US 11,790,550 B2
Learnable cost volume for determining pixel correspondence
Taihong Xiao, Merced, CA (US); Deqing Sun, Cambridge, MA (US); Ming-Hsuan Yang, Cupertino, CA (US); Qifei Wang, Sunnyvale, CA (US); and Jinwei Yuan, Sunnyvale, CA (US)
Assigned to Google LLC, Mountain View, CA (US)
Appl. No. 17/292,647
Filed by Google LLC
PCT Filed Jul. 8, 2020, PCT No. PCT/US2020/041258
§ 371(c)(1), (2) Date May 10, 2021,
PCT Pub. No. WO2022/010476, PCT Pub. Date Jan. 13, 2022.
Prior Publication US 2022/0189051 A1, Jun. 16, 2022
Int. Cl. G06K 9/00 (2022.01); G06T 7/593 (2017.01); G06T 7/215 (2017.01)

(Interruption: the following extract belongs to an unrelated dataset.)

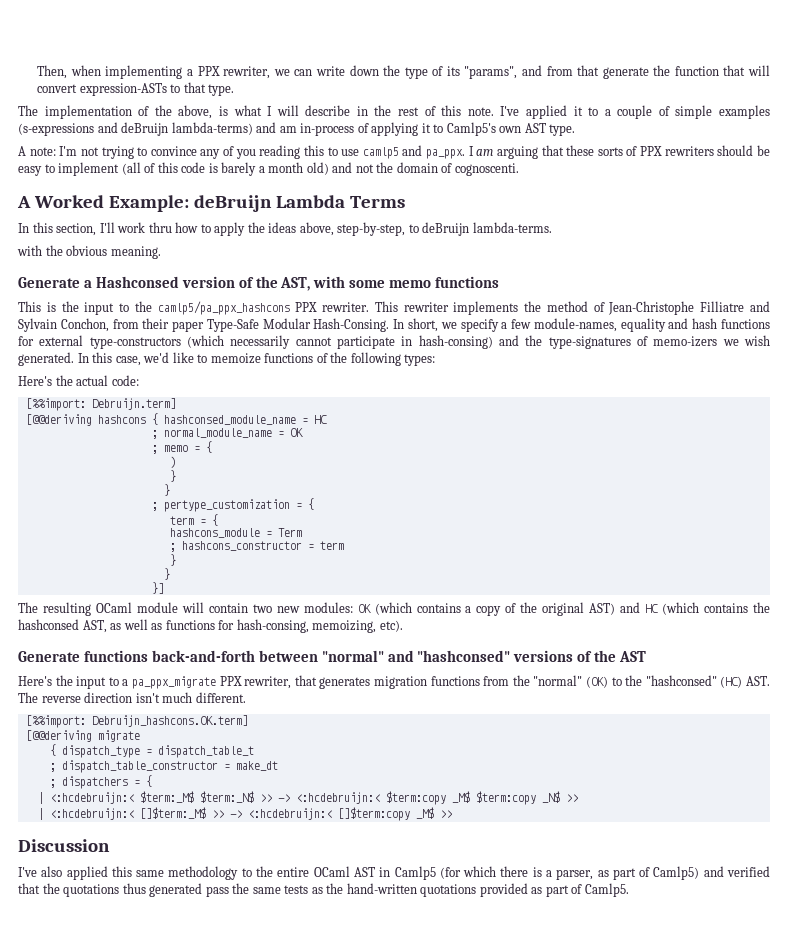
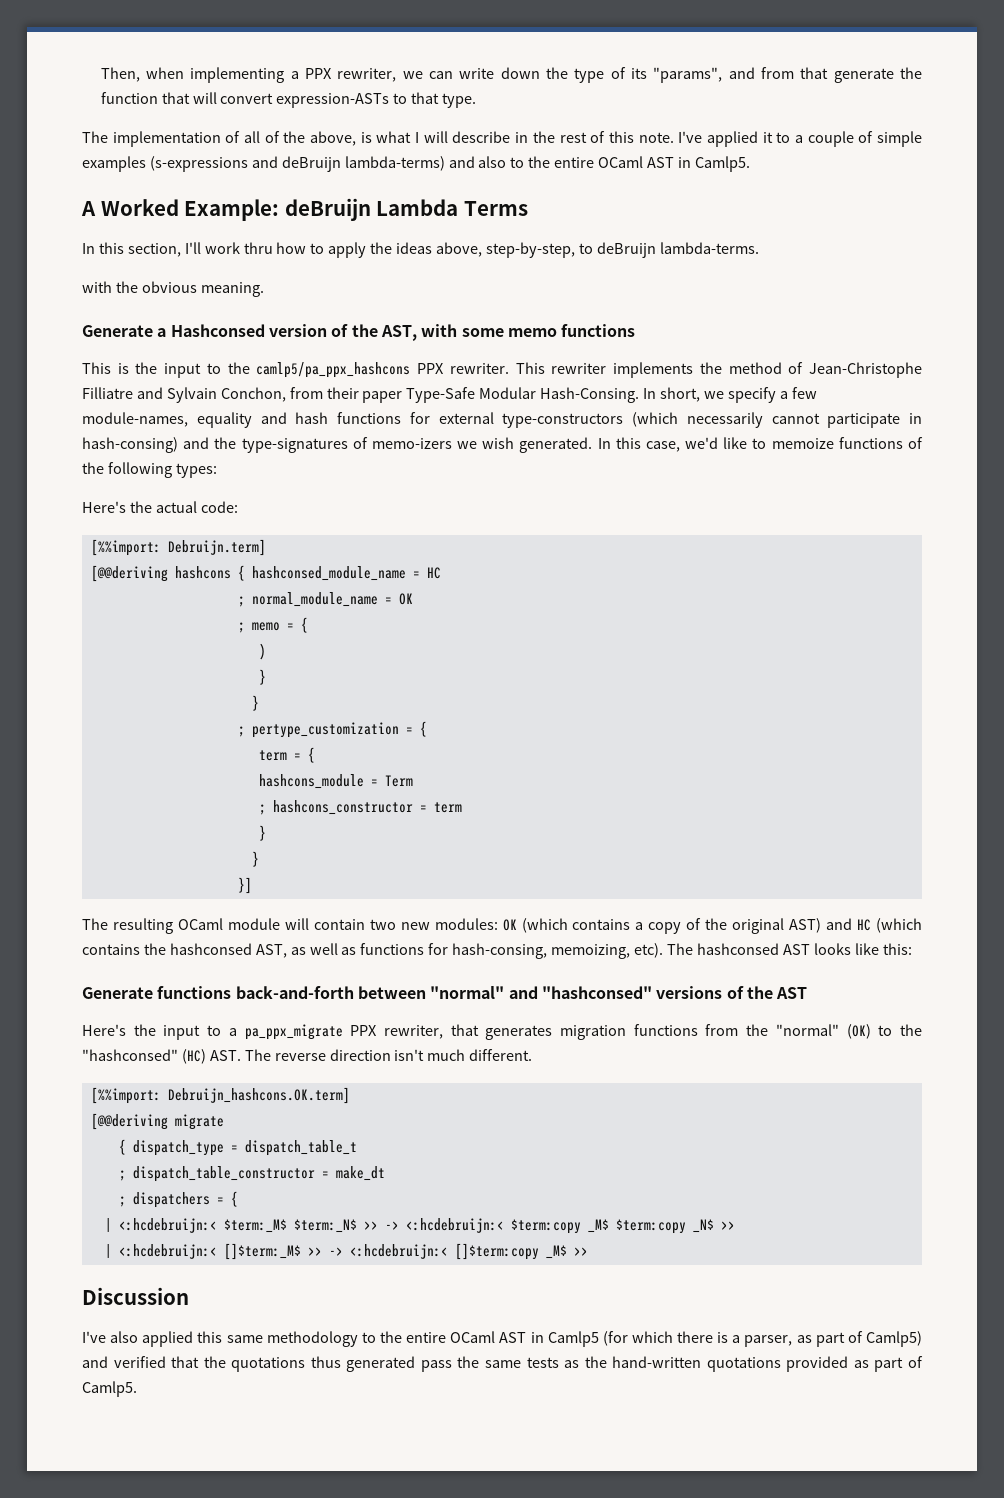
(150, 111) none -> [244,131,280,143] all of
[279,122,576,136] [18,145,771,159] [18,162,519,176] am in-process of applying it to Camlp5's own AST type. // A note: I'm not trying to convince any of you reading this to use camlp5 and pa_ppx. I am arguing that these sorts of PPX rewriters should be easy to implement (all of this code is barely a month old) and not the domain of cognoscenti. -> [478,156,750,172] also to the entire OCaml AST in Camlp5.
(403, 626) none -> [666,943,912,955] The hashconsed AST looks like this:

CPC G06T 7/593 (2017.01) [G06T 7/215 (2017.01); G06T 2207/10012 (2013.01); G06T 2207/20081 (2013.01)] 20 Claims
OG exemplary drawing
 
1. A computer-implemented method comprising:
obtaining (i) a first plurality of feature vectors associated with a first image and (ii) a second plurality of feature vectors associated with a second image;
generating a plurality of transformed feature vectors by transforming each respective feature vector of the first plurality of feature vectors by a kernel matrix trained to define an elliptical inner product space;
generating a cost volume by determining, for each respective transformed feature vector of the plurality of transformed feature vectors, a plurality of inner products, wherein each respective inner product of the plurality of inner products is between the respective transformed feature vector and a corresponding candidate feature vector of a corresponding subset of the second plurality of feature vectors; and
determining, based on the cost volume, a pixel correspondence between the first image and the second image.